REVIEW ESSAYS AND BOOK REVIEWS
In 2020 the whole world commemorated the 75th anniversary of the end of World War II — the most horrifi c war in the human history. However, the celebration of the victory over fascism was overshadowed by the growing tension among the leading actors of contemporary international relations. In this context, a high level of responsibility falls on the academic community to rebuff politically motivated attempts to rewrite history and revise the outcomes of this war. The book under review could make an important contribution to that end. The book provides a comprehensive and balanced analysis of the history of World War II. The reviewer emphasizes that rather than providing a detailed examination of military operations the authors focused on their impact on the development of the international relations system.

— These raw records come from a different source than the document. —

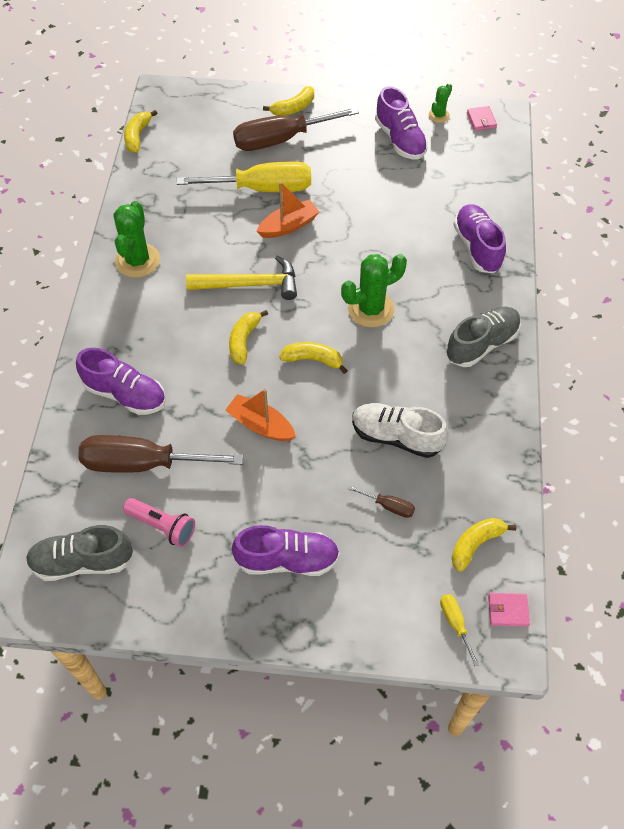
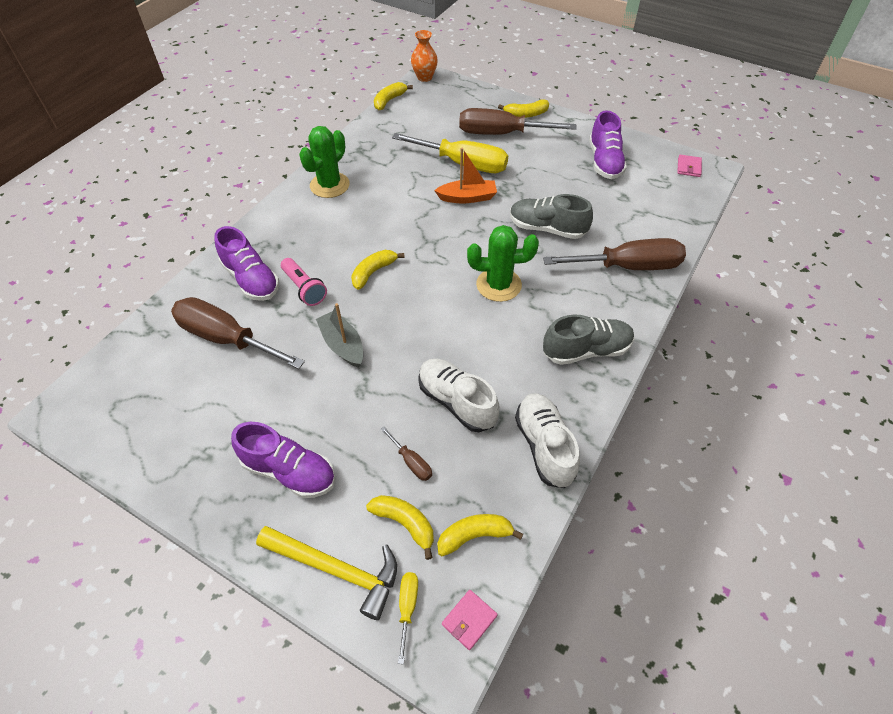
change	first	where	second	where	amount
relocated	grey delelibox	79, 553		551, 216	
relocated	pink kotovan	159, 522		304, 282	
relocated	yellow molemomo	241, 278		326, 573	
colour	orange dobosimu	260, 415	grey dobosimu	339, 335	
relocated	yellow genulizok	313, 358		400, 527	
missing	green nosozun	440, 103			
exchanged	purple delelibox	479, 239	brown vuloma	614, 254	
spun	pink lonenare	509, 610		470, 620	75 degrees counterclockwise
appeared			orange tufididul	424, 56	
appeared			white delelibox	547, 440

In particular, the book provides a detailed picture of the complex interactions within the strategic triangle — the Soviet Union, the United States, and Great Britain — both during the war and in the years after the war. As a result, the book under review not only provides an opportunity to better understand the key trends in relationships between the Great Powers during the war, but also sheds new light on the origins of the bipolar system and the beginning of the Cold War. The reviewer concludes that, despite sometimes excessively Eurocentric approach of the authors, this book is a seminal work on the history of World War II and a major event for the Russian academic community. As such, this book can be recommended to both professional historians and a wider audience.